I just ate 2 handfuls of Pretzel M&Ms and put extra sugar in my coffee. Why? Because I need a serotonin hit like you would not believe. What started out as “Yay! We’re getting new kitchen floors!!!” has turned into “OMG WHERE ARE THE FREAKING TORTILLA CHIPS? AND WHERE ARE THE FREAKING ORANGES? AND WHY ISN’T THE SALT IN IT’S RIGHTFUL PLACE?????”
Nothing is where it should be. My refrigerator is in the living room, my coffee table has now become my pantry, my microwave and dishwasher are in the laundry room, the trash can is in the garage…do you see why I’m a wee bit edgy???? DO YOU??????
(breathe, Jill, breathe. Count to ten. Eat another M&M.)

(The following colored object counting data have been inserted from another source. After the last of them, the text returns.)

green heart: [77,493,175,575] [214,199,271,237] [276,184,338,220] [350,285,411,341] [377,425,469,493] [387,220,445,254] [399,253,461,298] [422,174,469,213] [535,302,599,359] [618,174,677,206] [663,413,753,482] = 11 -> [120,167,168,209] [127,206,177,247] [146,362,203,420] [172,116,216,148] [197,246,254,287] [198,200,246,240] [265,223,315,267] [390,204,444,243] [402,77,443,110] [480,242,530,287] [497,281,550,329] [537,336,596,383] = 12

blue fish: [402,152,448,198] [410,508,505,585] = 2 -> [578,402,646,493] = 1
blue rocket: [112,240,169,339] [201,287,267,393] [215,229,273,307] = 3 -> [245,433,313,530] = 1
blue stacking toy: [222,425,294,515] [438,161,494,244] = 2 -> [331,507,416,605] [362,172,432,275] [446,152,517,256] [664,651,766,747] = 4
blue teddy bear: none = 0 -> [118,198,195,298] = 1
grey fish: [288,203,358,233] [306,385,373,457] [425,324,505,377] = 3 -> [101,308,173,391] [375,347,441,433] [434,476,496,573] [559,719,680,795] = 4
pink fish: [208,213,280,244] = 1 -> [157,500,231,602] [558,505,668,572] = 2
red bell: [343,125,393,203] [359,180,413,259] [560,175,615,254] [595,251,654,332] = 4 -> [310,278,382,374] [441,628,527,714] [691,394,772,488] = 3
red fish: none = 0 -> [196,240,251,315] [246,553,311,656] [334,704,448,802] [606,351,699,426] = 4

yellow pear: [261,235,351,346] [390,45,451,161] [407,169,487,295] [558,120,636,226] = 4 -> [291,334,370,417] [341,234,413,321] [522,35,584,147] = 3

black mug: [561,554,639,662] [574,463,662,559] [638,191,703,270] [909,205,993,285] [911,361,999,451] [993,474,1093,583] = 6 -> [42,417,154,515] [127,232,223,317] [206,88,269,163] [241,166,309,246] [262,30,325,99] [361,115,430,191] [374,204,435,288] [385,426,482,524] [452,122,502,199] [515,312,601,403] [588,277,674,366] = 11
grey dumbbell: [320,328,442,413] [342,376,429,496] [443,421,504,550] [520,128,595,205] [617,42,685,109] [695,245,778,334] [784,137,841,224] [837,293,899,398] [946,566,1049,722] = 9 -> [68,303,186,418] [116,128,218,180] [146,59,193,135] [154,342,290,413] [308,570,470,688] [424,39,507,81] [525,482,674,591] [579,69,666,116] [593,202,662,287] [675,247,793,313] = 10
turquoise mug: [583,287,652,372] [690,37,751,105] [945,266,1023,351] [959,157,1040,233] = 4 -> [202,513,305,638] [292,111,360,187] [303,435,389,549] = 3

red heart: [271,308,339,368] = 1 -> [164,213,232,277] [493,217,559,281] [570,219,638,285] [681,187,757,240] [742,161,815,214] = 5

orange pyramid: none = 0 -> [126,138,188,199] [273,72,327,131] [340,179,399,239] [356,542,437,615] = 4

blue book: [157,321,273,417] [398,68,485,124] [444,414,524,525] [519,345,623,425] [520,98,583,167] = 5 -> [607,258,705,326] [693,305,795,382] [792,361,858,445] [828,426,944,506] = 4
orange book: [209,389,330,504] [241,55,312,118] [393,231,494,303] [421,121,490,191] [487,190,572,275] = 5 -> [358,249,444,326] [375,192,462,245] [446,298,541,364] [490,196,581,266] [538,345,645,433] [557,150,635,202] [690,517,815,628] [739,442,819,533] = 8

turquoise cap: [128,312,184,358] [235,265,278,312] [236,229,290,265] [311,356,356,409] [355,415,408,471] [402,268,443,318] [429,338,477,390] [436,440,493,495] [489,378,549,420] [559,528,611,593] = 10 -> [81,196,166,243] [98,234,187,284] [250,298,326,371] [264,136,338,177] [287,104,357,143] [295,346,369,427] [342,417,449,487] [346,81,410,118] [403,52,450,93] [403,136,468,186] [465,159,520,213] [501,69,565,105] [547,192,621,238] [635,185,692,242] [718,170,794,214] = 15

It’s very disconcerting when a routine is messed with. Oh, and I don’t think I mentioned that not only are we redoing the kitchen floors, we are also putting tile in the master bathroom shower. What was once a teeny tiny fiberglass insert will hopefully be a little bit bigger tiled shower, but right now it’s just a big gaping hole in the wall. Nice. So really, my whole entire morning routine is all kinds of screwed up.
And let me just take a moment here to say that I completely realize these are first world problems that I’m complaining about. I get that. But I’ma rant just a little bit more because I need to get it out of my system. Thanks for understanding.
So anyway, my getting-ready-for-work routine is messed up, as is the whole pack-the-kids-lunch, eat breakfast, and get-everyone-out-the-door routine.
I’m not a willow, people. I don’t bend very well under pressure. Instead, I snap like a twig.
My plan was to get on my treadmill and release some stress through some good old fashioned sweating. But my treadmill is surrounded by boxes of tile and other heavy things, and the garage is not exactly in a state where things can be moved easily, which makes me sad because I really need a little one-on-one time with some loud music and heavy footfalls.
Hopefully, this chaos won’t last more than a week to ten days, tops. Tomorrow, I’m going to try and do some rearranging in the garage so that I can free my treadmill from it’s captors, and maybe try to create a little system so that I’m not walking into 3 different rooms just to make breakfast.
And when I get home tonight, I better see major progress on that kitchen floor or else I’ma cut somebody (cause I’m so gangsta like that – in my own white-suburban-mom way, of course).